The task ->
In the records, find every line with the word "down" and copy it out.

Source records ->
-------------------------
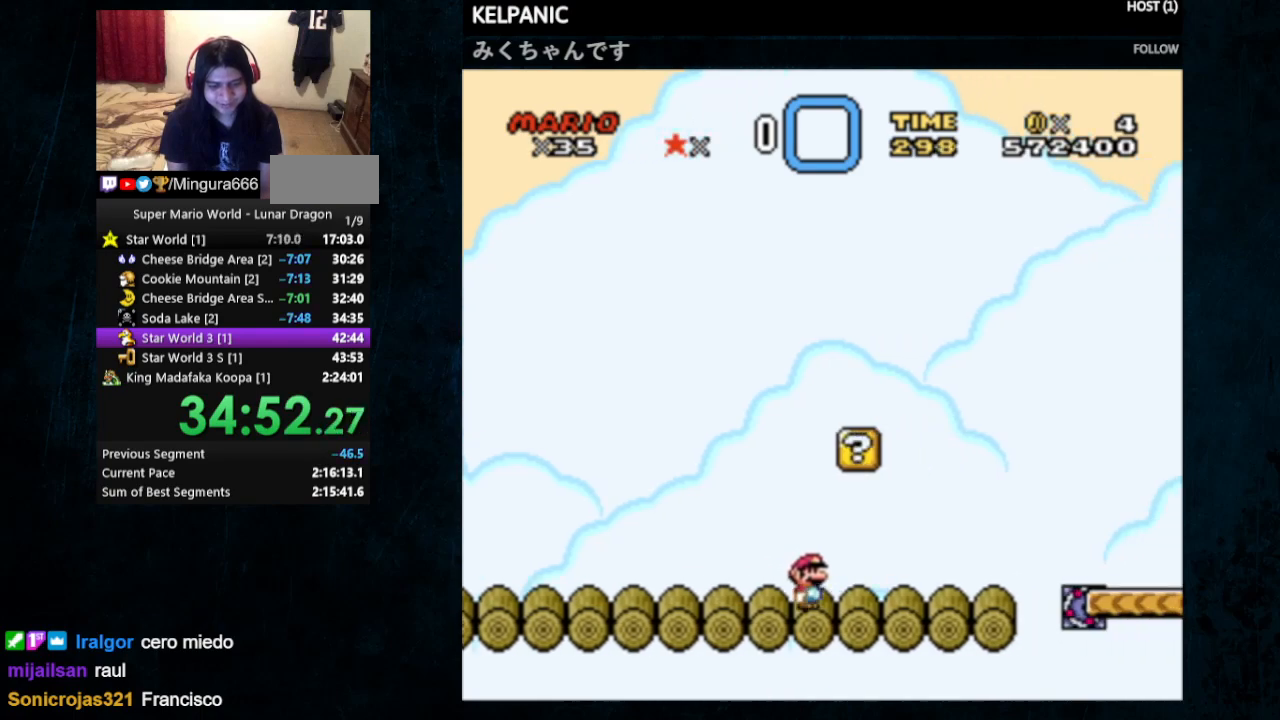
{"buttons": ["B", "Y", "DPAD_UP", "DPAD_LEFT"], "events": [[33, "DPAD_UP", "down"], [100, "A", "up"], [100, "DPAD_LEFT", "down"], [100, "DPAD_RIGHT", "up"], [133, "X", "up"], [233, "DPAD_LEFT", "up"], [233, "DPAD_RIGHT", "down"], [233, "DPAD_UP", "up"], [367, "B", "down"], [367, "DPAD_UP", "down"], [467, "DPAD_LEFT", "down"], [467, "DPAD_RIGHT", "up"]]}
-------------------------
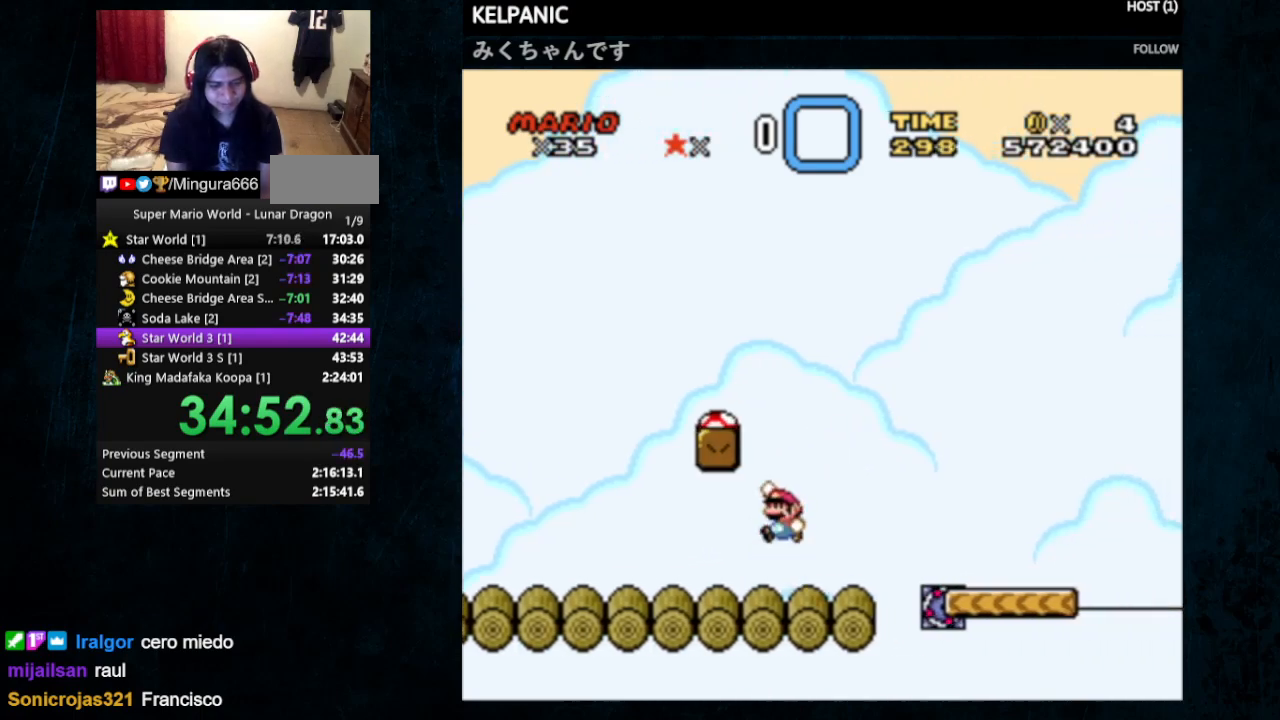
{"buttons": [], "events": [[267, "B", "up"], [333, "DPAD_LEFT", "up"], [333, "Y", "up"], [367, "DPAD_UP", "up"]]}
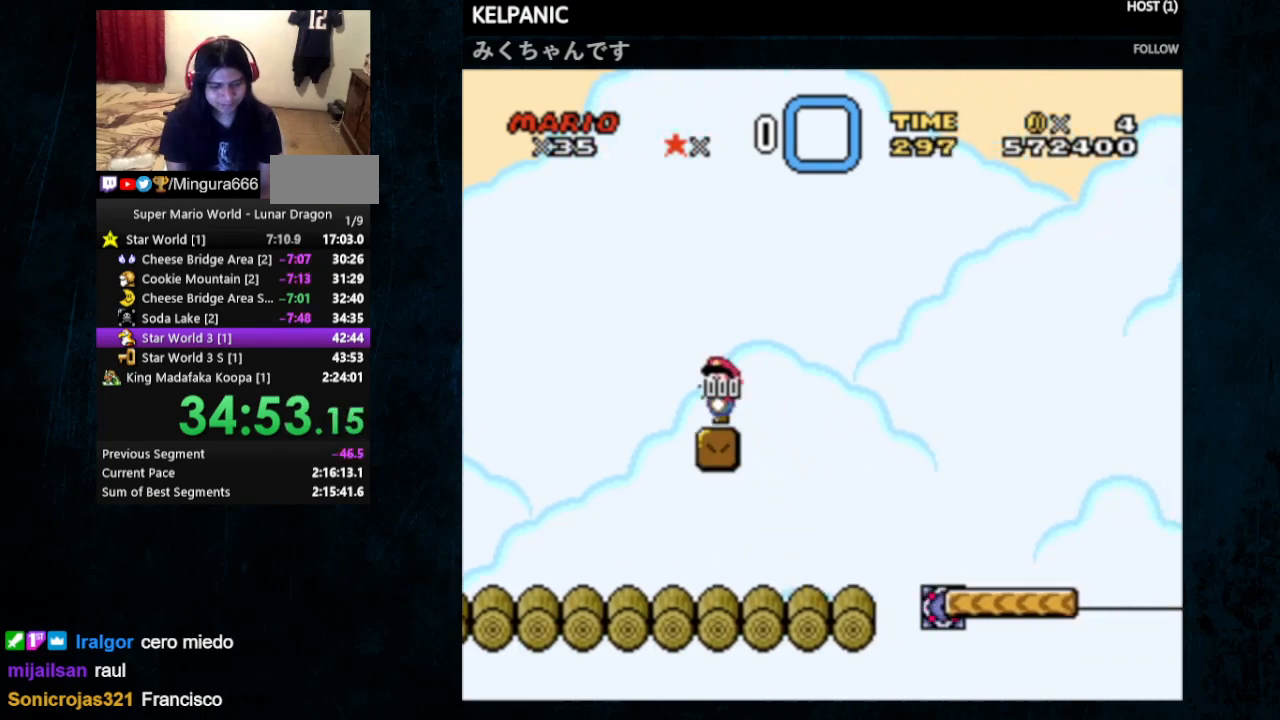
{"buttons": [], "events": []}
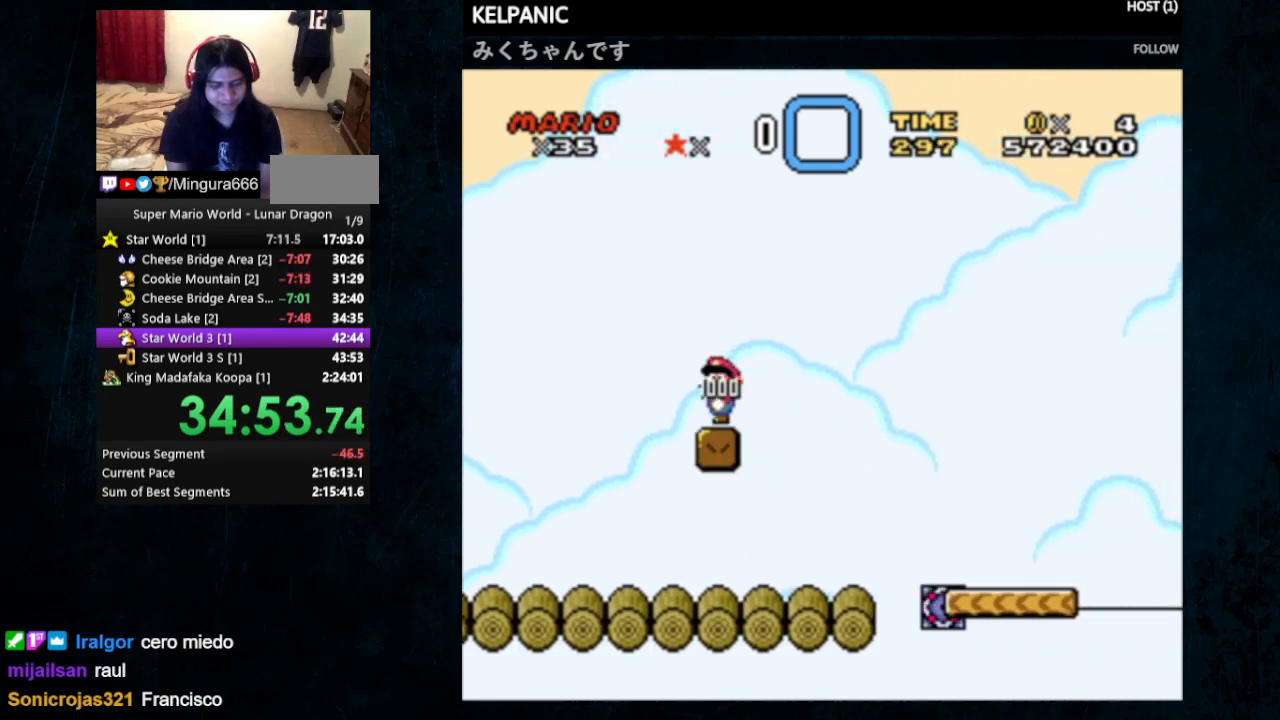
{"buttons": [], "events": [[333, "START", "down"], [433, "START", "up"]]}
-------------------------
Answer to this exercise ->
{"buttons": ["B", "Y", "DPAD_UP", "DPAD_LEFT"], "events": [[33, "DPAD_UP", "down"], [100, "A", "up"], [100, "DPAD_LEFT", "down"], [100, "DPAD_RIGHT", "up"], [133, "X", "up"], [233, "DPAD_LEFT", "up"], [233, "DPAD_RIGHT", "down"], [233, "DPAD_UP", "up"], [367, "B", "down"], [367, "DPAD_UP", "down"], [467, "DPAD_LEFT", "down"], [467, "DPAD_RIGHT", "up"]]}
{"buttons": [], "events": [[333, "START", "down"], [433, "START", "up"]]}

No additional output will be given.